Saturday, April 11, 2009

Red Teaming Revisited

Homeland Security Weekly

This article takes a look at Red Teaming from the perspective of countering terrorism. According to Homeland Security Weekly, "It takes a thief to catch a thief. This is the Red Team Philosophy." There is a fine line, however, between creating a realistic scenario of value to the Intelligence Community (IC) and writing science fiction. The first step is employing people who are "detached" from the security environment of the target. This will ensure that the Red Team identifies true gaps in security, and not just easy fixes. Furthermore, the Red Team must recognize that terrorists are not simply crazy killers, but rational thinkers who plan, recon, train, and have the ability to successfully execute complicated operations. The article highlights 8 steps that the Red Team must analyze to successfully emulate a terrorist attack:

1. Target identification.

2. Intelligence acquisition (open source and social engineering).

3. Target surveillance to confirm or refute the intelligence.

4. Assessment of target attack plan.

5. Assessment of resource and tooling acquisition.

6. Rehearsal or training of the attack, including traveling to an unfamiliar environment and blending in with the target's surroundings.

7. The execution and its desired impact.

8. Planning and testing of the escape route.
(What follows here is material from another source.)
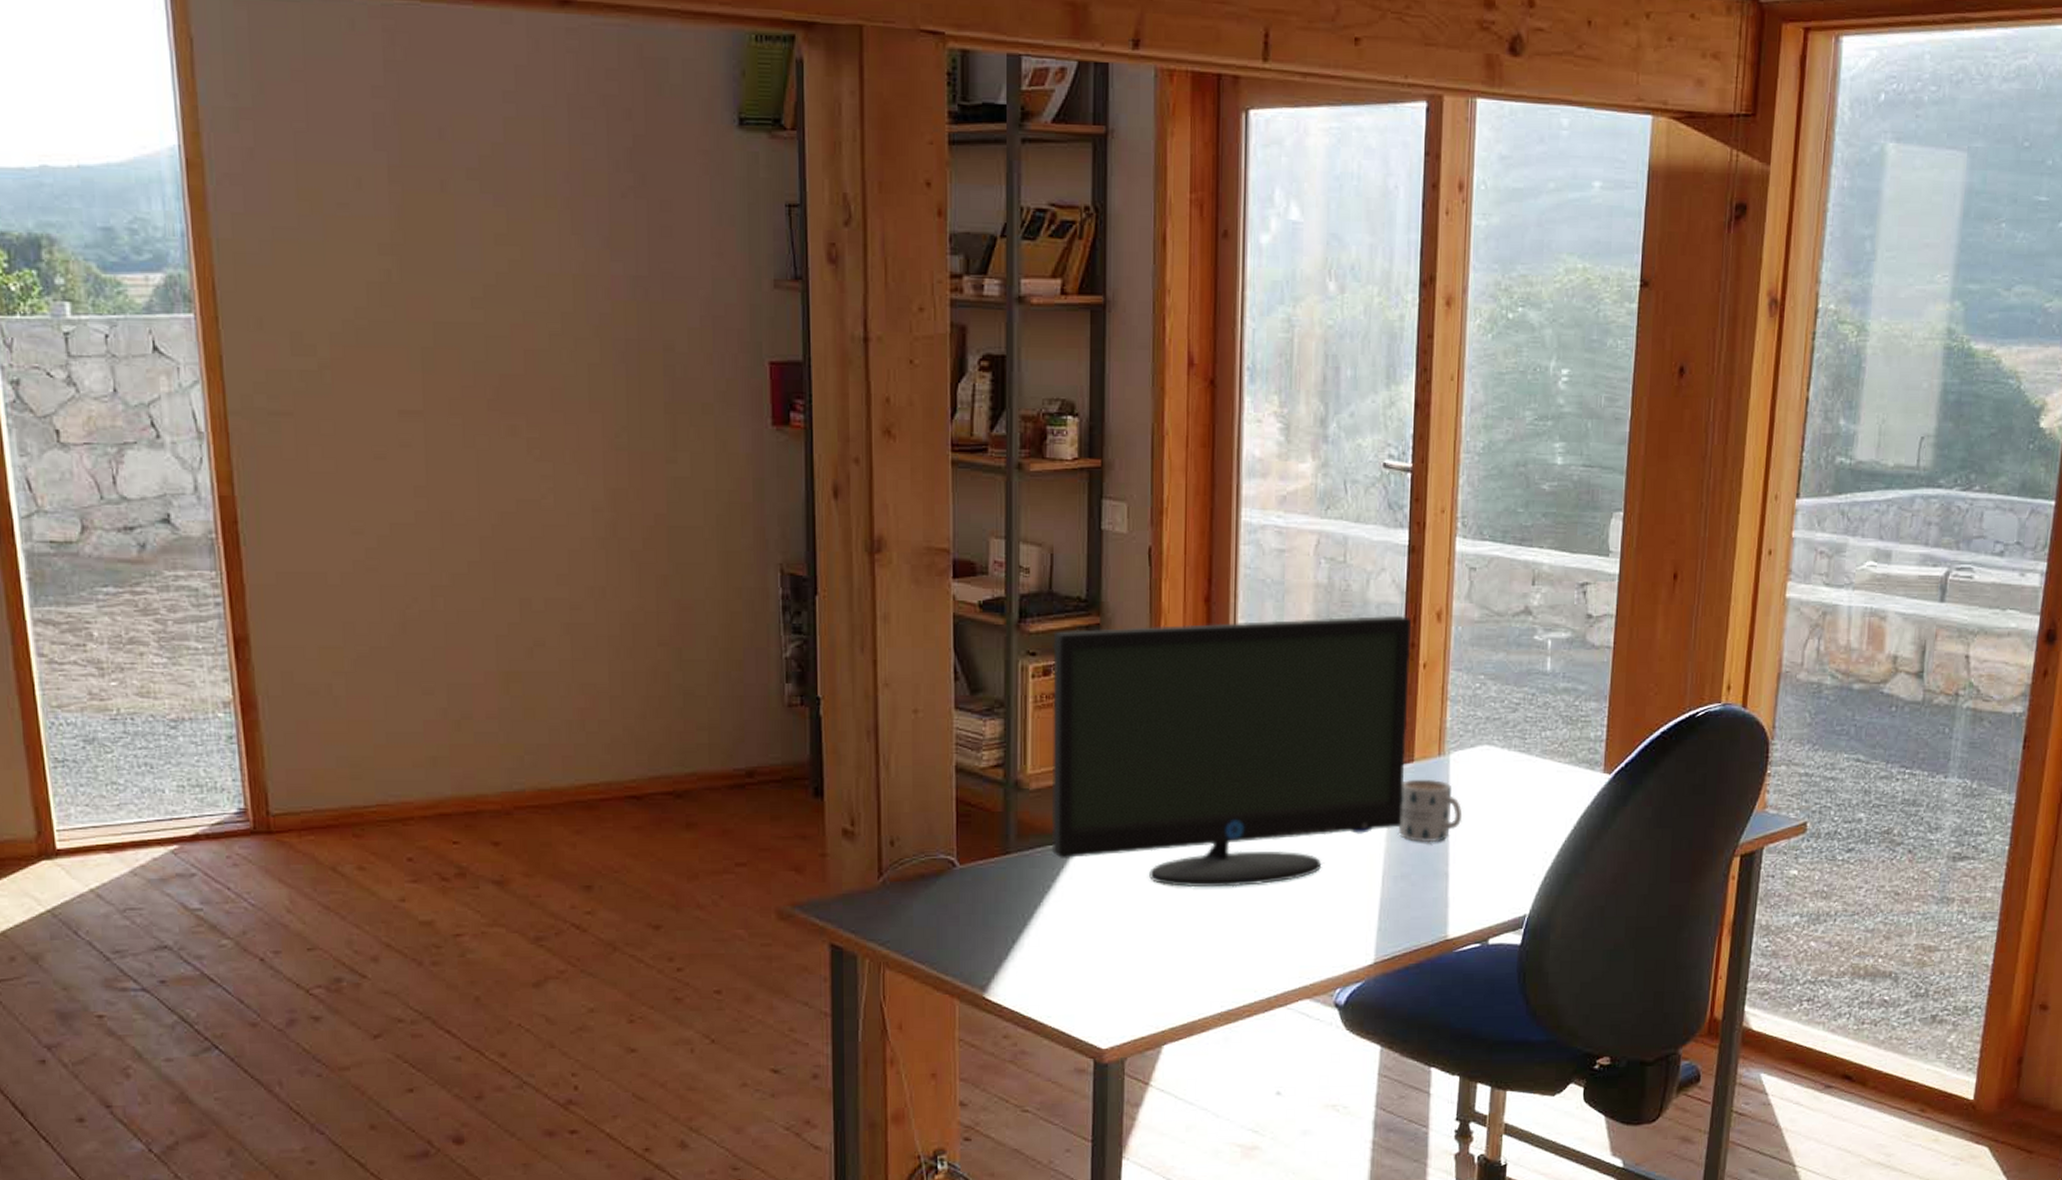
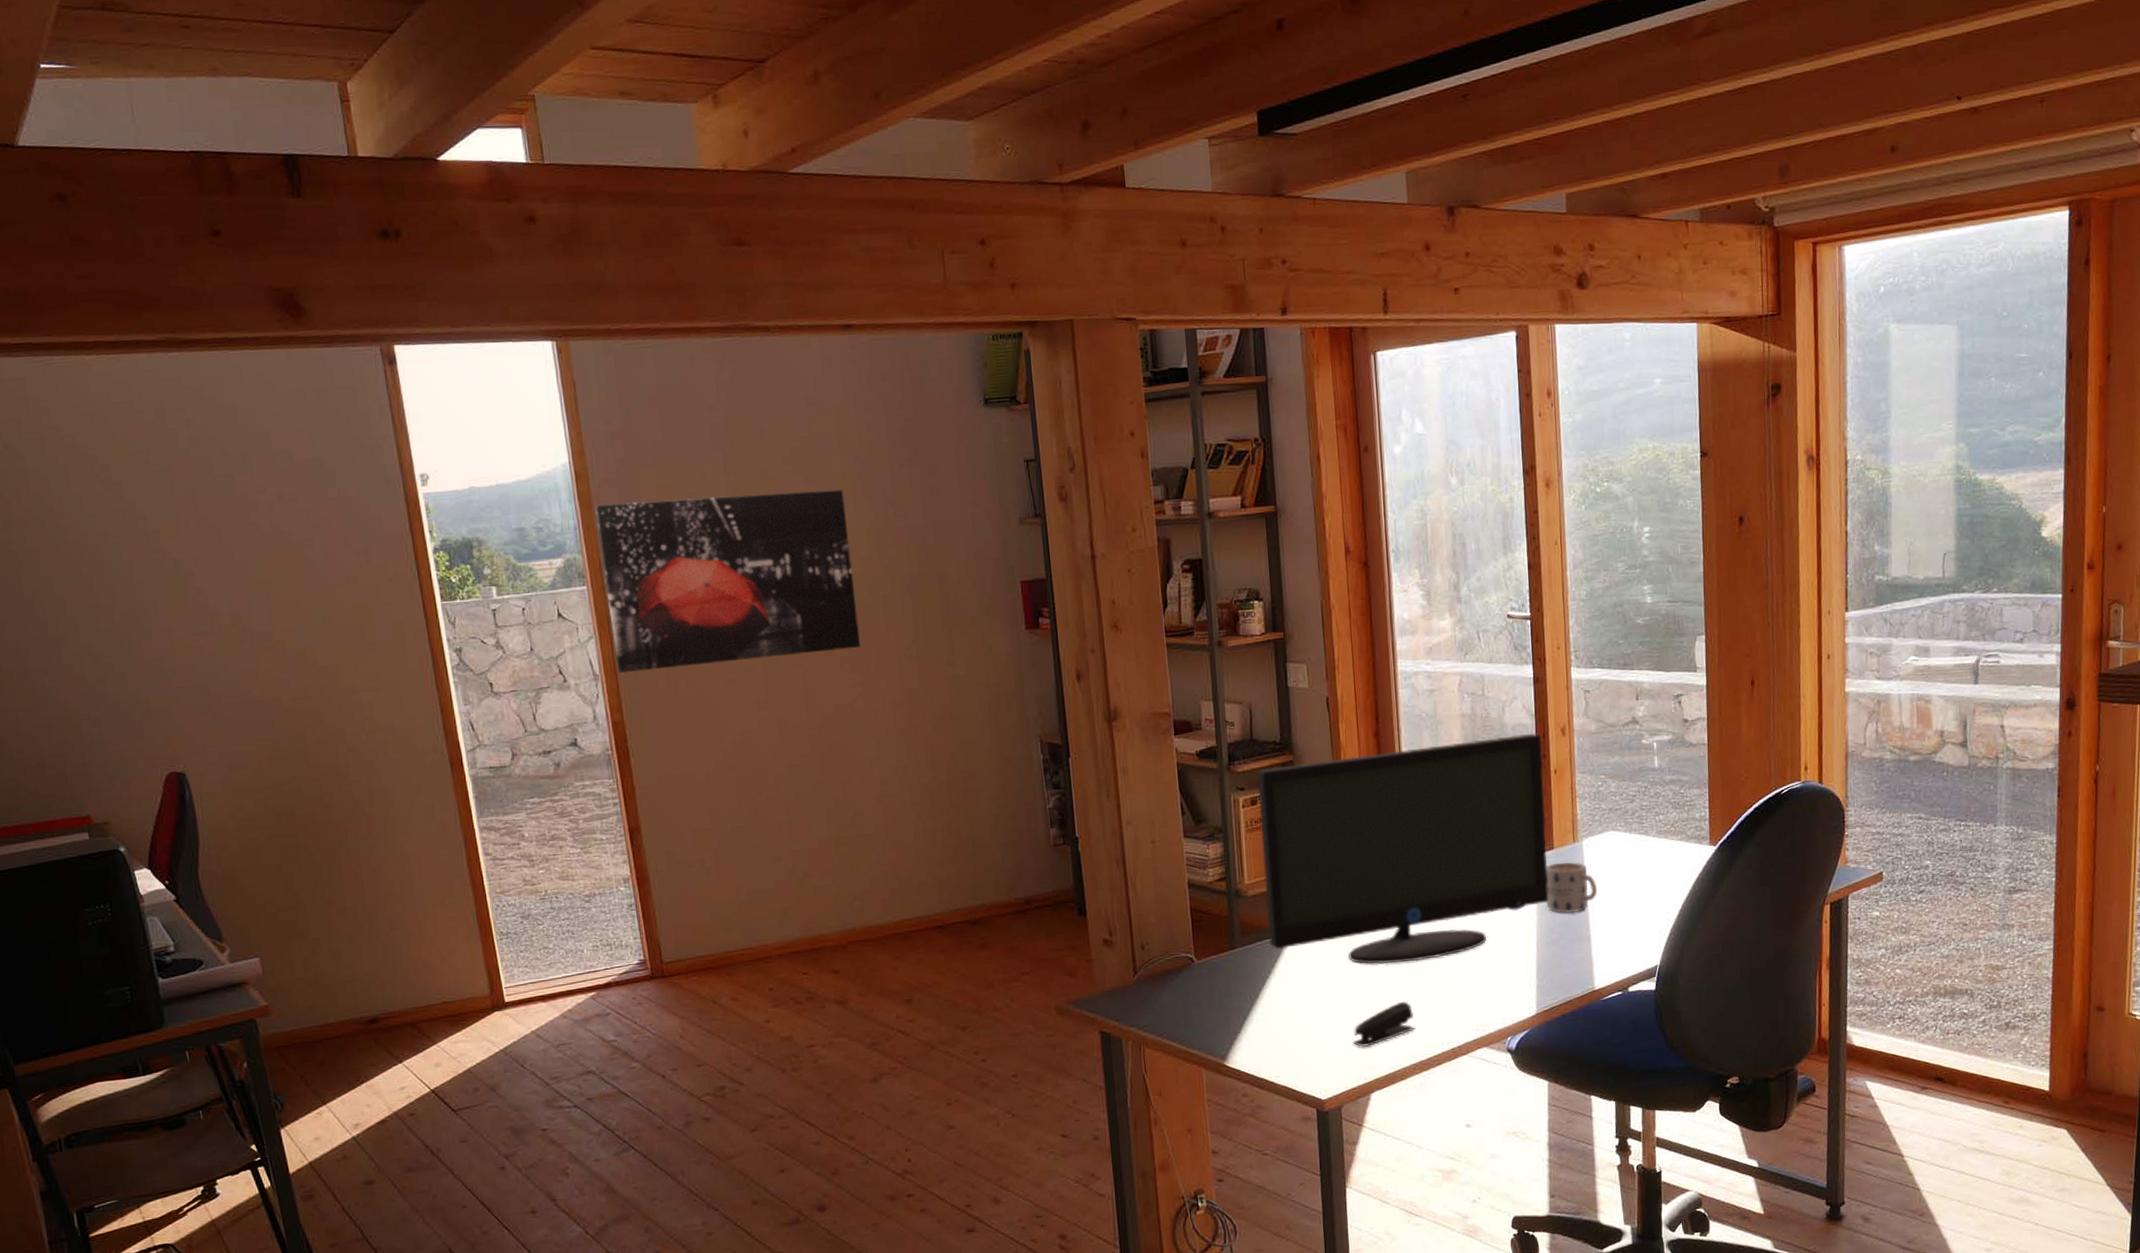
wall art: none [210,207,556,433] -> present [594,489,860,673]
stapler: none [1145,935,1224,988] -> present [1353,1001,1415,1047]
The Red Team should always remember that terrorists will usually look for minimal exposure and contact with security; "the optimal attack is the one with the fewest obstacles." By making the Red Team assessment as realistic as possible, it will provide the most use in mitigating future threats. Furthermore, Red Teaming is not a one time exercise, but should be constantly applied to assess threats. "Red team assessments should serve as the starting point for implementing new or refining existing security practices. As practices are refined, additional red teaming evaluations should be utilized to continue this process and to address new threats or methodologies. Red teaming should be a continuing process with fresh eyes brought to bear on each evaluation (new eyes, new creative solutions)."

1 comment:

  1. How important is the initial tasking of the red team? Is there a strategic advantage for the red team to have select data/tasking requirements withheld?